The result of the negotiation is an Access Ticket (AT).
The Access Ticket is a XML document that manifests the access rights of a certain service to the user profile information. The AT is digitally signed by the user profile agent or ID Repository on behalf of the user and must be presented by the service with each data access. The following is a (simple) example:
<ACCESSTICKET> <USER LEVEL="pseudonymous">nickname123</USER> <SERVICE>@c=COM@o=AMAZON</SERVICE> <POLICY> http://www.server.com/p3p.xml</POLICY> <VALIDITY>12/31/2003</VALIDITY> <ACCESS RESOURCE="/interests/*"> <READ OPTION="distributable"/><WRITE/> <PURPOSE><p3p:tailoring/></PURPOSE> </ACCESS> <ACCESS RESOURCE="/payment/creditcard/number"> <READ><SECURE TYPE="ssl"/></READ> <PURPOSE><p3p:delivery/></PURPOSE> </ACCESS> </ACCESSTICKET>
<PURPOSE> is a mandatory element for each access. It is possible to formalize "distribution of profile information", among other options. In addition, secure and/or anonymous communication is integrated in the access control system. For example, a user could state that access to her/his credit card information is allowed only if the data is transmitted over a secure channel such as Secure Socket Layer (SSL) for secure transmission on the World Wide Web.
Released Access Tickets may be checked and revoked by the user at any time, e.g. if s/he changes her/his mind about her/his privacy preferences or the trustworthiness of a particular service.
In addition to the presented framework, it is possible for a user to manage more than one identity or role. For example, a user might have a "work" and "private" role and maintain different profile attributes such as Email addresses and access rights for each identity.

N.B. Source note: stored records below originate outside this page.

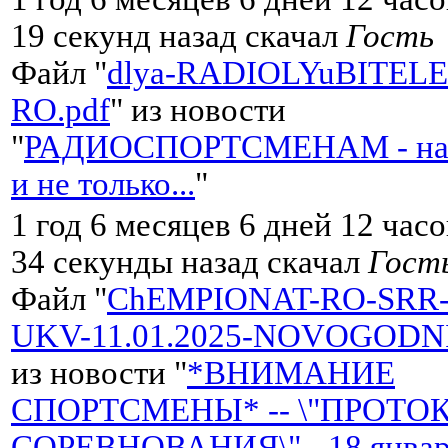
19 секунд назад скачал
Гость
Файл "
dlya-RADIOLYuBITELE
RO.pdf
" из новости
"
РАДИОСПОРТСМЕНАМ - на
и не только...
"
1 год 6 месяцев 6 дней 12 час
34 секунды назад скачал
Гост
Файл "
ChEMPIONAT-RO-SRR-
UKV-11.01.2025-NOVOGODNI
из новости "
*ВНИМАНИЕ
СПОРТСМЕНЫ* -- \"ПРОТО
СОРЕВНОВАНИЯ\" - 18 января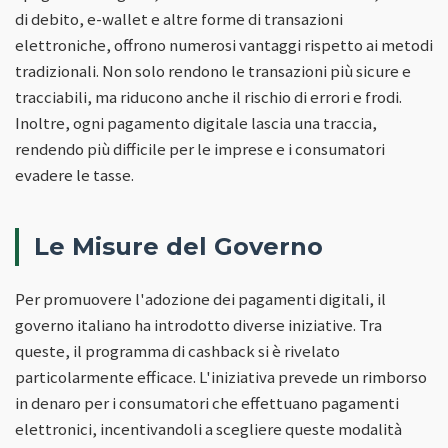
di debito, e-wallet e altre forme di transazioni
elettroniche, offrono numerosi vantaggi rispetto ai metodi
tradizionali. Non solo rendono le transazioni più sicure e
tracciabili, ma riducono anche il rischio di errori e frodi.
Inoltre, ogni pagamento digitale lascia una traccia,
rendendo più difficile per le imprese e i consumatori
evadere le tasse.
Le Misure del Governo
Per promuovere l'adozione dei pagamenti digitali, il
governo italiano ha introdotto diverse iniziative. Tra
queste, il programma di cashback si è rivelato
particolarmente efficace. L'iniziativa prevede un rimborso
in denaro per i consumatori che effettuano pagamenti
elettronici, incentivandoli a scegliere queste modalità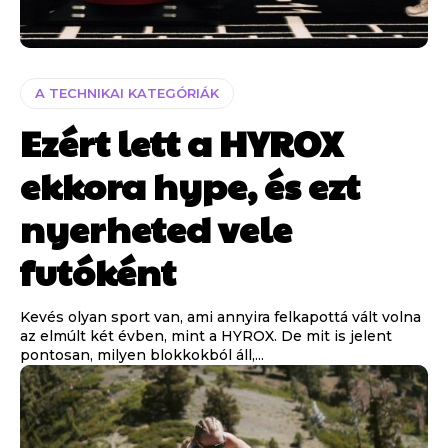
A TECHNIKAI KATEGÓRIÁK
Ezért lett a HYROX
ekkora hype, és ezt
nyerheted vele
futóként
Kevés olyan sport van, ami annyira felkapottá vált volna
az elmúlt két évben, mint a HYROX. De mit is jelent
pontosan, milyen blokkokból áll,...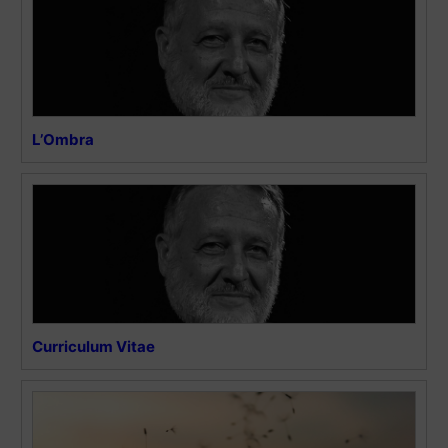
L’Ombra
Curriculum Vitae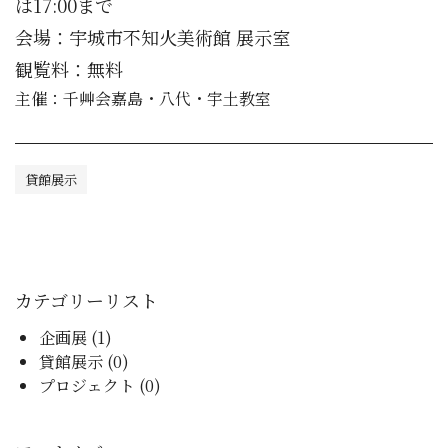
は17:00まで
会場：宇城市不知火美術館 展示室
観覧料：無料
主催：千艸会嘉島・八代・宇土教室
貸館展示
カテゴリーリスト
企画展 (1)
貸館展示 (0)
プロジェクト (0)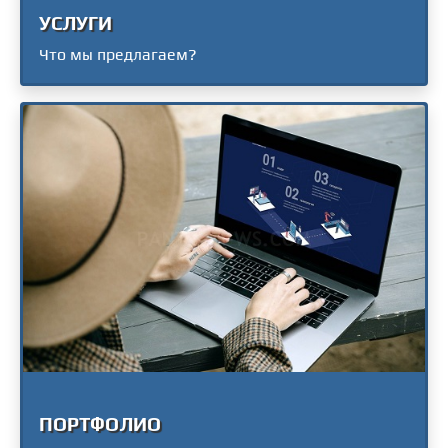
УСЛУГИ
Что мы предлагаем?
ПОРТФОЛИО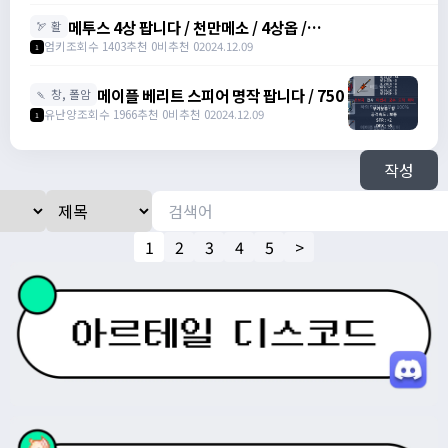
메투스 4상 팝니다 / 천만메소 / 4상옵 /
🏹 활
https://open.kakao.com/o/srDmv3Wf
엄키
조회수 1403
추천 0
비추천 0
2024.12.09
1
메이플 베리트 스피어 명작 팝니다 / 750
🍡 창, 폴암
유난양
조회수 1966
추천 0
비추천 0
2024.12.09
1
작성
1
2
3
4
5
>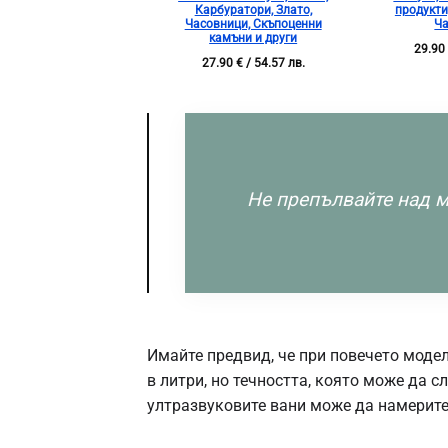
Карбуратори, Злато,
продукти
Часовници, Скъпоценни
Ч
камъни и други
29.9
27.90
€
/ 54.57 лв.
Не препълвайте над м
Имайте предвид, че при повечето модел
в литри, но течността, която може да 
ултразвуковите вани може да намерите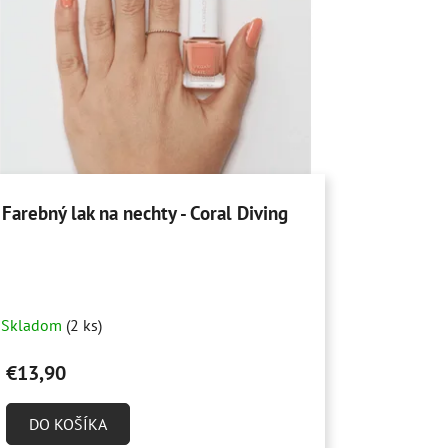
Farebný lak na nechty - Coral Diving
Skladom
(2 ks)
€13,90
DO KOŠÍKA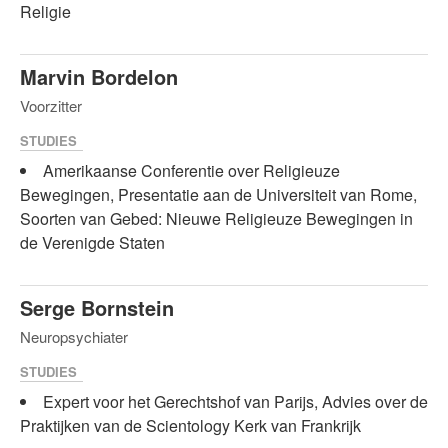
Religie
Marvin Bordelon
Voorzitter
STUDIES
Amerikaanse Conferentie over Religieuze
Bewegingen, Presentatie aan de Universiteit van Rome,
Soorten van Gebed: Nieuwe Religieuze Bewegingen in
de Verenigde Staten
Serge Bornstein
Neuropsychiater
STUDIES
Expert voor het Gerechtshof van Parijs, Advies over de
Praktijken van de Scientology Kerk van Frankrijk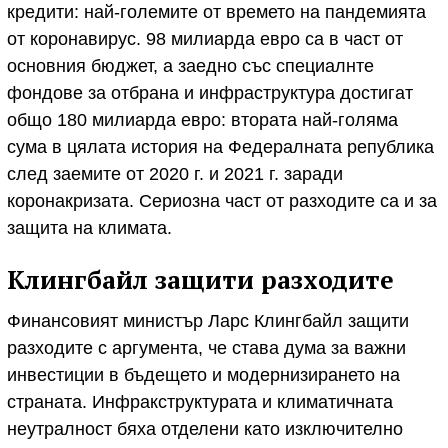
кредити: най-големите от времето на пандемията
от коронавирус. 98 милиарда евро са в част от
основния бюджет, а заедно със специалнте
фондове за отбрана и инфраструктура достигат
общо 180 милиарда евро: втората най-голяма
сума в цялата история на Федералната република
след заемите от 2020 г. и 2021 г. заради
коронакризата. Сериозна част от разходите са и за
защита на климата.
Клингбайл защити разходите
Финансовият министър Ларс Клингбайл защити
разходите с аргумента, че става дума за важни
инвестиции в бъдещето и модернизирането на
страната. Инфракструктурата и климатичната
неутралност бяха отделени като изключително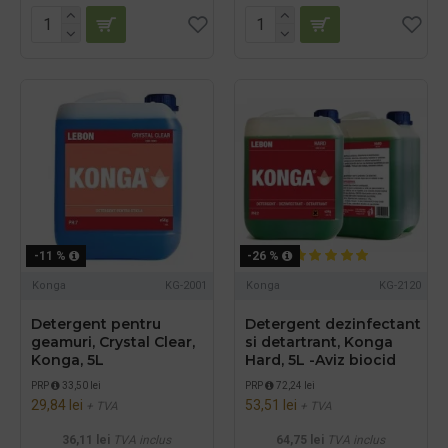
-11 %
-26 %
Konga
KG-2001
Konga
KG-2120
Detergent pentru
Detergent dezinfectant
geamuri, Crystal Clear,
si detartrant, Konga
Konga, 5L
Hard, 5L -Aviz biocid
PRP
33,50 lei
PRP
72,24 lei
29,84 lei
53,51 lei
+ TVA
+ TVA
36,11 lei
TVA inclus
64,75 lei
TVA inclus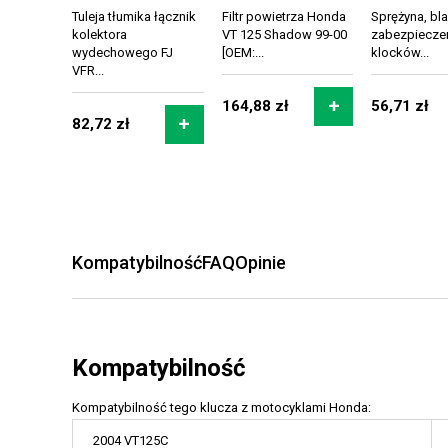
Tuleja tłumika łącznik
Filtr powietrza Honda
Sprężyna, bl
kolektora
VT 125 Shadow 99-00
zabezpiecze
wydechowego FJ
[OEM:...
klocków...
VFR...
164,88 zł
56,71 zł
82,72 zł
Kompatybilność
FAQ
Opinie
Kompatybilność
Kompatybilność tego klucza z motocyklami Honda:
2004 VT125C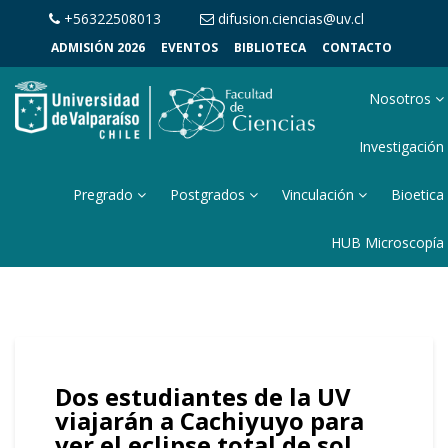
+56322508013
difusion.ciencias@uv.cl
ADMISIÓN 2026
EVENTOS
BIBLIOTECA
CONTACTO
Nosotros
Investigación
Pregrado
Postgrados
Vinculación
Bioetica
HUB Microscopía
Dos estudiantes de la UV
viajarán a Cachiyuyo para
ver el eclipse total de sol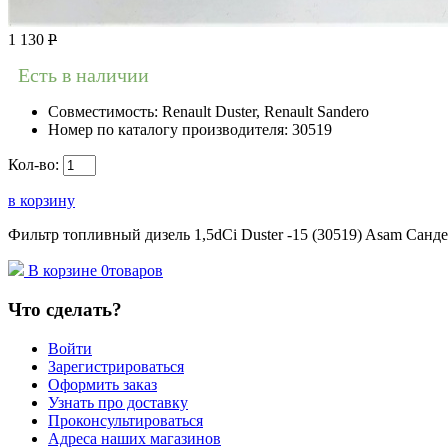
1 130
Р
Есть в наличии
Совместимость:
Renault Duster, Renault Sandero
Номер по каталогу производителя:
30519
Кол-во:
в корзину
Фильтр топливный дизель 1,5dCi Duster -15 (30519) Asam Санде
В корзине
0
товаров
Что сделать?
Войти
Зарегистрироваться
Оформить заказ
Узнать про доставку
Проконсультироваться
Адреса наших магазинов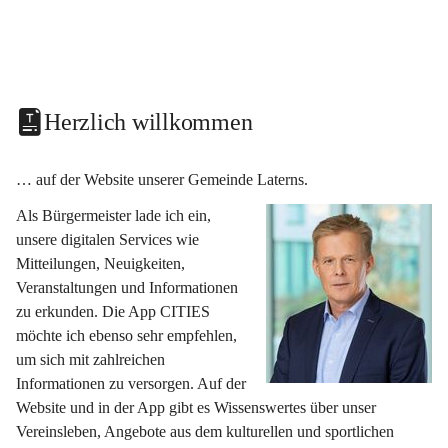
Herzlich willkommen
… auf der Website unserer Gemeinde Laterns.
Als Bürgermeister lade ich ein, 
unsere digitalen Services wie 
Mitteilungen, Neuigkeiten, 
Veranstaltungen und Informationen 
zu erkunden. Die App CITIES 
möchte ich ebenso sehr empfehlen, 
um sich mit zahlreichen 
Informationen zu versorgen. Auf der 
Website und in der App gibt es Wissenswertes über unser 
Vereinsleben, Angebote aus dem kulturellen und sportlichen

An access decision may be dependent on whether the (real) identity of a user has to be revealed or not. This is done in our approach by introducing several levels of anonymity, including: "veronymity" (a users' identity is revealed and proven by a digital certificate where required), "pseudonymous" (transactions can be linked to a pseudonym but not to a particular individual, e.g. nicknames in a discussion forum) and "anonymous" (information cannot be associated with a user at all). Users can specify different set of rules for different identities and/or identity levels.
Users do not necessarily have to formulate privacy preferences (or access rules) by themselves. Suitable sample rule sets for desired privacy levels could be provided by trusted organizations with an option for (advanced) users to adjust particular rules. An easy to use user interface for the presented system is also very important and part of this project.
Our solution to control access for distributed managed user profiles is a combination of (XML-based) access control and privacy technologies such as P3P. The proposed Access Ticket formalizes access control tailored for user profile access.
In the project Cobricks, ideas for user profile management and usage have been implemented and tested in different scenarios. We are currently improving and further integrating access control and negotiation features as presented in this paper into the Cobricks framework.
Access Tickets could be integrated into the Liberty Alliance framework. Authorization is not included in the current version of the specification, but future versions will include permission based attribute sharing whereby Access Tickets would be suitable as a privacy rights language.